Governor Christie pushed further into the contentious debate over voting rights than ever before, saying Tuesday that Republicans need to win gubernatorial races this year so that they’re the ones controlling “voting mechanisms” going into the next presidential election.
“Would you rather have Rick Scott in Florida overseeing the voting mechanism, or Charlie Crist? Would you rather have Scott Walker in Wisconsin overseeing the voting mechanism, or would you rather have Mary Burke? Who would you rather have in Ohio, John Kasich or Ed FitzGerald?” he asked.
Brother Benen commented archly:
I’m not sure which is worse: the prospect of Christie making these remarks without thinking them through or Christie making these remarks because he’s already thought this through.
In theory, in a functioning democracy, control over “voting mechanisms” shouldn’t dictate election outcomes. Citizens consider the candidates, they cast their ballots, the ballots are counted, and the winner takes office.

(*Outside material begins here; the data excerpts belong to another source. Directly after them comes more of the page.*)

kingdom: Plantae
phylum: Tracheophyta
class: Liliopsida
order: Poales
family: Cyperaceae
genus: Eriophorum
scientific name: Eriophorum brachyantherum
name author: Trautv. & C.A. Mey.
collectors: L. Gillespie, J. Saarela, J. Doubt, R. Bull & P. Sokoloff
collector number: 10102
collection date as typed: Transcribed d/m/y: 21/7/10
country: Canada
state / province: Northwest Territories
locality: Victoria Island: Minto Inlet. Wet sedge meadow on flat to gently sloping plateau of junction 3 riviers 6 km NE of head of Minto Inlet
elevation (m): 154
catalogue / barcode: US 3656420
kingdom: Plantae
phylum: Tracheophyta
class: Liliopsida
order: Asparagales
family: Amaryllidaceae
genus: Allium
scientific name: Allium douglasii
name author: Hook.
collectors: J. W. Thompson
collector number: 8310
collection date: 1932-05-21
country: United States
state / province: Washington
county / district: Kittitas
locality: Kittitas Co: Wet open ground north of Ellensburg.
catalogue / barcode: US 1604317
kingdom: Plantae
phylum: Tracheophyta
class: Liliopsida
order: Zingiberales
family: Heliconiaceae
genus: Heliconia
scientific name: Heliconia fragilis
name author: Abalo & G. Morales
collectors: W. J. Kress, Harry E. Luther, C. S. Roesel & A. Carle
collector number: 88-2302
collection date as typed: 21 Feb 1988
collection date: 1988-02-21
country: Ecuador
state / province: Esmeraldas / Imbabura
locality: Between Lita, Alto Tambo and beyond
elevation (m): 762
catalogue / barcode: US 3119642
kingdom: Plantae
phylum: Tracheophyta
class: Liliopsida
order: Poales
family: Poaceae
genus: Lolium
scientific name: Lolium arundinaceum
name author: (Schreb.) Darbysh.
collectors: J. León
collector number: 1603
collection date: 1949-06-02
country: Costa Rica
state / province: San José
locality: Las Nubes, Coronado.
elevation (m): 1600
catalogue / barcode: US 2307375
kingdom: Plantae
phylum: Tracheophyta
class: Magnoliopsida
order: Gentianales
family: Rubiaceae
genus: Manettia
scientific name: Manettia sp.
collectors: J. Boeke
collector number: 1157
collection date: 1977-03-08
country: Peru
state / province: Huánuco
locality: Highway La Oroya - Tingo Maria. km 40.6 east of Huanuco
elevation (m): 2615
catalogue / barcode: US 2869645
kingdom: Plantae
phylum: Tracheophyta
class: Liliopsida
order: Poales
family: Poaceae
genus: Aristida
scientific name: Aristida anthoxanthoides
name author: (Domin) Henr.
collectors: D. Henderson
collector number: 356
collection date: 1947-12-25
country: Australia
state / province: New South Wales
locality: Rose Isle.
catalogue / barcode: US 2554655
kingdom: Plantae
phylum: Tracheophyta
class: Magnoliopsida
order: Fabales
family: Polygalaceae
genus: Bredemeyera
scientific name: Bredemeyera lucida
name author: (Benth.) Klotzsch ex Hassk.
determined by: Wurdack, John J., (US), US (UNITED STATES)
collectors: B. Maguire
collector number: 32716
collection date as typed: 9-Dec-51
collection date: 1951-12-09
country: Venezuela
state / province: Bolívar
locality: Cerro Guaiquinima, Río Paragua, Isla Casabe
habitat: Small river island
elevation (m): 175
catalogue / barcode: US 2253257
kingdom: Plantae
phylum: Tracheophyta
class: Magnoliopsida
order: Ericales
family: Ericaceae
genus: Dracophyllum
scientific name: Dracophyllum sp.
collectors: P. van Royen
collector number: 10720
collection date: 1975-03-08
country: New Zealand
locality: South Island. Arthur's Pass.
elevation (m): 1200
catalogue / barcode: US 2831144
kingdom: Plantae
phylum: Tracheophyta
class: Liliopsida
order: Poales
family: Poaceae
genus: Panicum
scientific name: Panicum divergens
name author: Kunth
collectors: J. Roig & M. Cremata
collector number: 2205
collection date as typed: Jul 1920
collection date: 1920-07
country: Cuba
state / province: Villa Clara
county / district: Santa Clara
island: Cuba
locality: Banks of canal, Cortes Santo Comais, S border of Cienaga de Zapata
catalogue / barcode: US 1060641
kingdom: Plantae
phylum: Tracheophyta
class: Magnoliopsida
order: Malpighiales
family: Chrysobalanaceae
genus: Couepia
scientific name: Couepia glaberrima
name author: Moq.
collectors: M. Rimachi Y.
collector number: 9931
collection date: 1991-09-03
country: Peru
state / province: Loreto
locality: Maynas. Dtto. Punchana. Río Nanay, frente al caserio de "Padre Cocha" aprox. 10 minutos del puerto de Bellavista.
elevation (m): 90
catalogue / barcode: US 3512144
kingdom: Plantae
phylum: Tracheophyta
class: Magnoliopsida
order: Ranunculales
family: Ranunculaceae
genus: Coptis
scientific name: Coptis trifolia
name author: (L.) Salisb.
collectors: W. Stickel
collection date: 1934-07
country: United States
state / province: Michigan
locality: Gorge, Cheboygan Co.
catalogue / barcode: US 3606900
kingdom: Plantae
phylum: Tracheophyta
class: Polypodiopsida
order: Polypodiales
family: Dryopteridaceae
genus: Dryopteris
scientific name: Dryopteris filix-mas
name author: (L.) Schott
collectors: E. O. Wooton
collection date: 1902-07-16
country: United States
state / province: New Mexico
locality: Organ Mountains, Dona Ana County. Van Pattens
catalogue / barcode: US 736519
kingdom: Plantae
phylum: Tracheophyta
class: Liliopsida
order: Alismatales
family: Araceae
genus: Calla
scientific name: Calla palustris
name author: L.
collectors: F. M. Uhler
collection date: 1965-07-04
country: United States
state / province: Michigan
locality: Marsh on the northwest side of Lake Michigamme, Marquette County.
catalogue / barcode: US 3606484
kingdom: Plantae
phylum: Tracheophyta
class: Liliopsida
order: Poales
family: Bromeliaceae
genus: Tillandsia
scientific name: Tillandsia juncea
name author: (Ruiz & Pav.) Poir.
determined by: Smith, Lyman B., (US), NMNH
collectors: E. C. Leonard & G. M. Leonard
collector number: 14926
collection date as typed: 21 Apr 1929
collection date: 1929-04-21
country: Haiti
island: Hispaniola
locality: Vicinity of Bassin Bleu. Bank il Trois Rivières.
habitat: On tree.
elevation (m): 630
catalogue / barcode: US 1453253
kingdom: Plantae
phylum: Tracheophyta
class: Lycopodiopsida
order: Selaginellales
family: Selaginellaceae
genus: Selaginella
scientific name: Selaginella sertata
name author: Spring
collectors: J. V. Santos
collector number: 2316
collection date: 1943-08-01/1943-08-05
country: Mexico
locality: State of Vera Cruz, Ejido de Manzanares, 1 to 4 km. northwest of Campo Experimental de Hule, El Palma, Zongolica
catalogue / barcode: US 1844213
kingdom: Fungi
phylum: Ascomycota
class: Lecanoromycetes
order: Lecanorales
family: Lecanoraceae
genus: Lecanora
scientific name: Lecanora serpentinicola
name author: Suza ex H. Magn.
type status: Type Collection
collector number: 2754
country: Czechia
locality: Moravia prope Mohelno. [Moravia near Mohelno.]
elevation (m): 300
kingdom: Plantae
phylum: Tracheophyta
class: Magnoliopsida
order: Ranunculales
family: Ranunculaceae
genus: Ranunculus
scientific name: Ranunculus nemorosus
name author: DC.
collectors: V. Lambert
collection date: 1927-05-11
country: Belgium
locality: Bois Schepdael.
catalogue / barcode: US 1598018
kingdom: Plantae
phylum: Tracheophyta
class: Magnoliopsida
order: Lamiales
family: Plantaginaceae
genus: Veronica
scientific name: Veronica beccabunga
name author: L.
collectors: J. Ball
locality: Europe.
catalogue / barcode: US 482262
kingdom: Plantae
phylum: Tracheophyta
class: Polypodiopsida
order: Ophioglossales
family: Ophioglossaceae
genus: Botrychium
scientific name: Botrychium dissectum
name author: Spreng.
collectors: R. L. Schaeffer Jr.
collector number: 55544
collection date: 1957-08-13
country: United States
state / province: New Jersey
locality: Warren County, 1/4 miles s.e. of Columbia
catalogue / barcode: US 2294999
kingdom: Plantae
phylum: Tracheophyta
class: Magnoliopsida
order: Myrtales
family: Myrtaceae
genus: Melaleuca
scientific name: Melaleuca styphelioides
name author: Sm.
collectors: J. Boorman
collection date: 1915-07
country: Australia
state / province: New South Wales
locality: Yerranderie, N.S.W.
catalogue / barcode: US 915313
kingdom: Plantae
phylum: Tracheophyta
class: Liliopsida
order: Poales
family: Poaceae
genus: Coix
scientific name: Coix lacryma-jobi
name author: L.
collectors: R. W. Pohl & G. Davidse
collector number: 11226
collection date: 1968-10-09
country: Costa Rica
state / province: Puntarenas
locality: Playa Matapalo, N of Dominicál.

It’s supposed to be non-partisan – indeed, the oversight of the elections process must be professional and detached from politics in order to maintain the integrity of the system itself.
So what exactly is Chris Christie suggesting here?….
[P]olitical scientist Norm Ornstein paraphrased Christie’s comments this way: “How can we cheat on vote counts if we don’t control the governorships?”
Yep, Republicans are treating the right to vote as discretionary, depending on their party’s needs, which makes voter suppression just another day at the office.